TASK ITEM => Word for word, restate the lines from the one holding "mankind’s oldest enemy, The Devian" through the last line of the material below, and leave every picture out.
☆ ☆ ☆
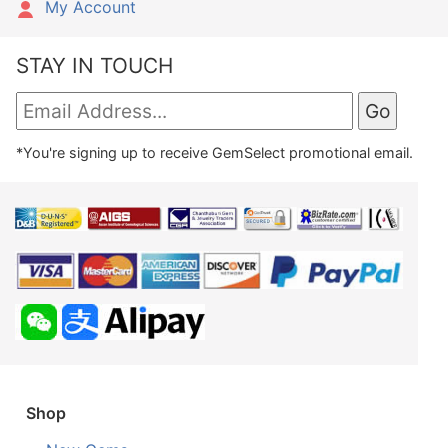
My Account
STAY IN TOUCH
*You're signing up to receive GemSelect promotional email.
Shop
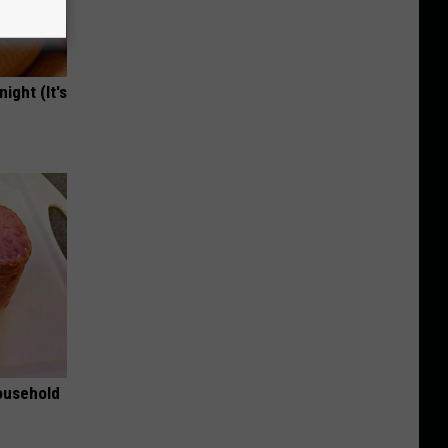
ight (It's
ousehold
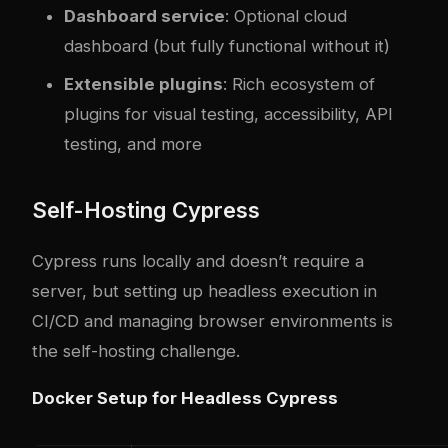
Dashboard service
: Optional cloud
dashboard (but fully functional without it)
Extensible plugins
: Rich ecosystem of
plugins for visual testing, accessibility, API
testing, and more
Self-Hosting Cypress
Cypress runs locally and doesn’t require a
server, but setting up headless execution in
CI/CD and managing browser environments is
the self-hosting challenge.
Docker Setup for Headless Cypress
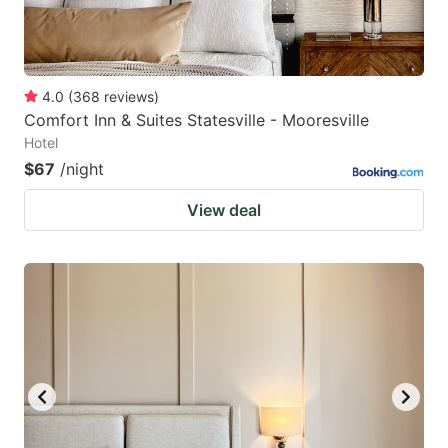
4.0
(
368
reviews
)
Comfort Inn & Suites Statesville - Mooresville
Hotel
$67
/night
View deal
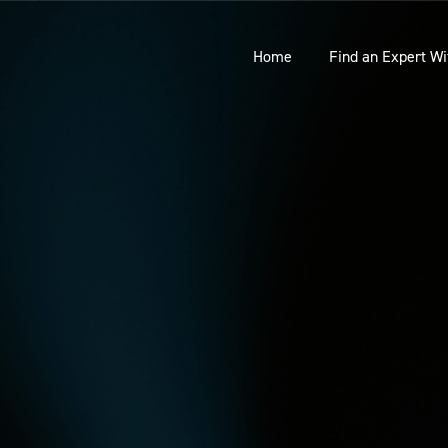
Home
Find an Expert Wi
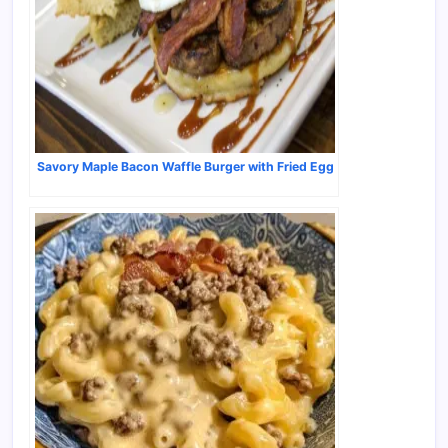
Savory Maple Bacon Waffle Burger with Fried Egg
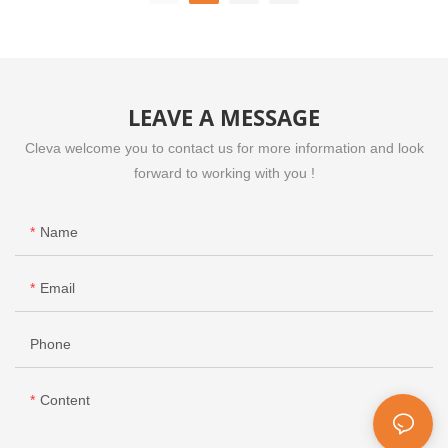
VEM510
LEAVE A MESSAGE
Cleva welcome you to contact us for more information and look
forward to working with you !
Name
Email
Phone
Content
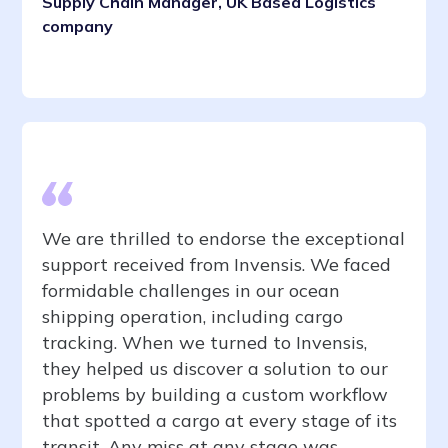
Supply Chain Manager, UK Based Logistics
company
We are thrilled to endorse the exceptional
support received from Invensis. We faced
formidable challenges in our ocean
shipping operation, including cargo
tracking. When we turned to Invensis,
they helped us discover a solution to our
problems by building a custom workflow
that spotted a cargo at every stage of its
transit. Any miss at any stage was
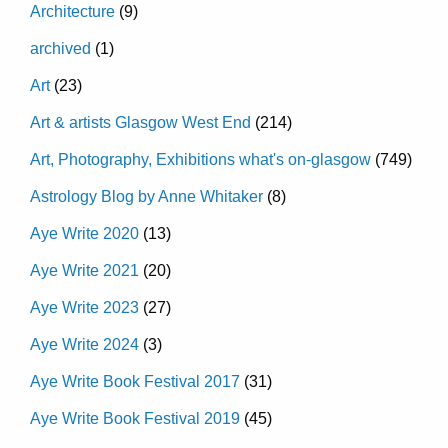
Architecture
(9)
archived
(1)
Art
(23)
Art & artists Glasgow West End
(214)
Art, Photography, Exhibitions what's on-glasgow
(749)
Astrology Blog by Anne Whitaker
(8)
Aye Write 2020
(13)
Aye Write 2021
(20)
Aye Write 2023
(27)
Aye Write 2024
(3)
Aye Write Book Festival 2017
(31)
Aye Write Book Festival 2019
(45)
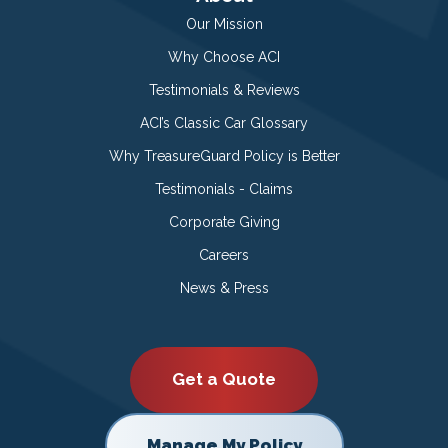
Our Mission
Why Choose ACI
Testimonials & Reviews
ACI’s Classic Car Glossary
Why TreasureGuard Policy is Better
Testimonials - Claims
Corporate Giving
Careers
News & Press
Get a Quote
Manage My Policy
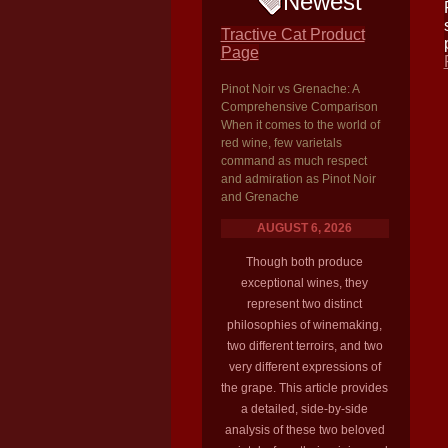
Newest
Tractive Cat Product
Page
Pinot Noir vs Grenache: A
Comprehensive Comparison
When it comes to the world of
red wine, few varietals
command as much respect
and admiration as Pinot Noir
and Grenache
AUGUST 6, 2026
Though both produce
exceptional wines, they
represent two distinct
philosophies of winemaking,
two different terroirs, and two
very different expressions of
the grape. This article provides
a detailed, side-by-side
analysis of these two beloved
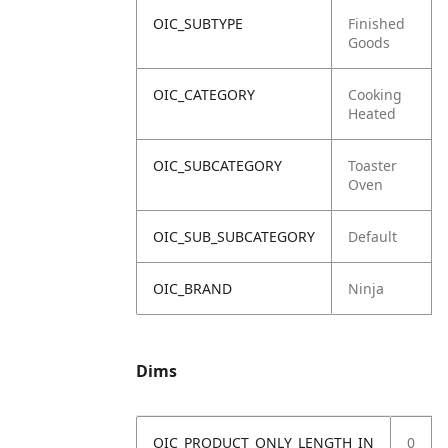
OIC_SUBTYPE
Finished
Goods
OIC_CATEGORY
Cooking
Heated
OIC_SUBCATEGORY
Toaster
Oven
OIC_SUB_SUBCATEGORY
Default
OIC_BRAND
Ninja
Dims
OIC_PRODUCT_ONLY_LENGTH_IN
0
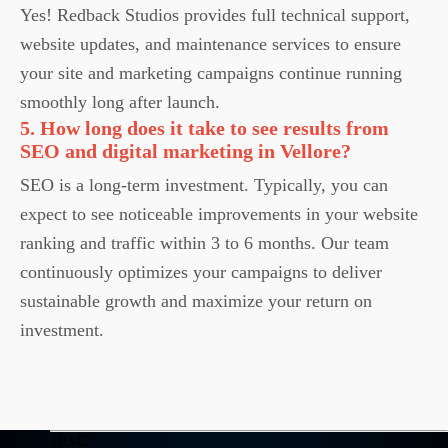
Yes! Redback Studios provides full technical support,
website updates, and maintenance services to ensure
your site and marketing campaigns continue running
smoothly long after launch.
5. How long does it take to see results from
SEO and digital marketing in Vellore?
SEO is a long-term investment. Typically, you can
expect to see noticeable improvements in your website
ranking and traffic within 3 to 6 months. Our team
continuously optimizes your campaigns to deliver
sustainable growth and maximize your return on
investment.
10342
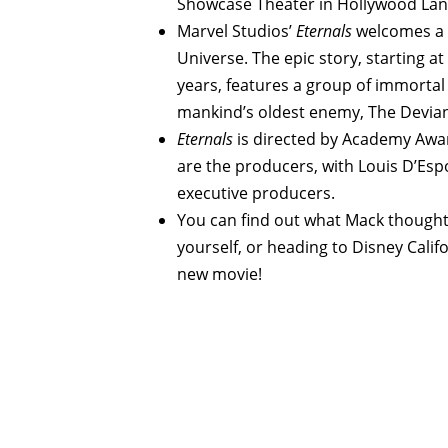
Showcase Theater in Hollywood Lan
Marvel Studios’
Eternals
welcomes a 
Universe. The epic story, starting a
years, features a group of immortal
mankind’s oldest enemy, The Devian
Eternals
is directed by Academy Awa
are the producers, with Louis D’Espo
executive producers.
You can find out what Mack thought 
yourself, or heading to Disney Cali
new movie!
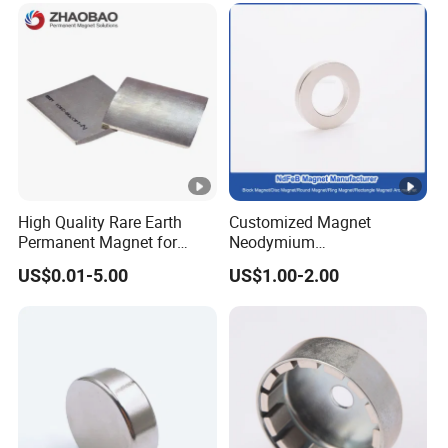
High Quality Rare Earth
Customized Magnet
Permanent Magnet for
Neodymium
Elevator Motor /Strong
N35/N38/N40/N42/N45/N
US$0.01-5.00
US$1.00-2.00
Neodymium Magnet
50/N52/N55 Rare
/Customized Super Strong
Earth/Permanent NdFeB
Magnet
Magnet/Strong/Arc/Segme
nt/Ring/Round/Block/Roun
d Neodymium Magnet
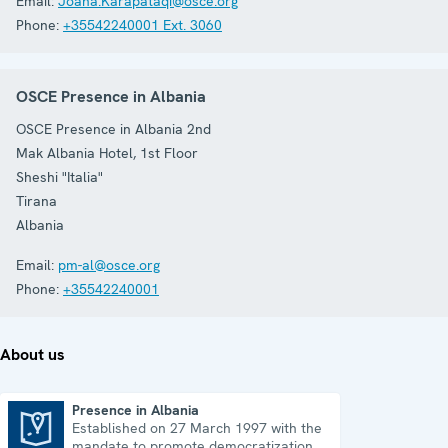
Email:
Joana.Karapataqi@osce.org
Phone:
+35542240001 Ext. 3060
OSCE Presence in Albania
OSCE Presence in Albania 2nd
Mak Albania Hotel, 1st Floor
Sheshi "Italia"
Tirana
Albania
Email:
pm-al@osce.org
Phone:
+35542240001
About us
Presence in Albania
Established on 27 March 1997 with the
Presence in Albania
mandate to promote democratization,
☆ ☆ ☆
WRITTEN REPLY =>
mankind’s oldest enemy, The Devian
Eternals
is directed by Academy Awa
are the producers, with Louis D’Espo
executive producers.
You can find out what Mack thought 
yourself, or heading to Disney Cali
new movie!
High Quality Rare Earth
Customized Magnet
Permanent Magnet for
Neodymium
Elevator Motor /Strong
N35/N38/N40/N42/N45/N
US$0.01-5.00
US$1.00-2.00
Neodymium Magnet
50/N52/N55 Rare
/Customized Super Strong
Earth/Permanent NdFeB
Magnet
Magnet/Strong/Arc/Segme
nt/Ring/Round/Block/Roun
d Neodymium Magnet
Email:
Joana.Karapataqi@osce.org
Phone:
+35542240001 Ext. 3060
OSCE Presence in Albania
OSCE Presence in Albania 2nd
Mak Albania Hotel, 1st Floor
Sheshi "Italia"
Tirana
Albania
Email:
pm-al@osce.org
Phone:
+35542240001
About us
Presence in Albania
Established on 27 March 1997 with the
Presence in Albania
mandate to promote democratization,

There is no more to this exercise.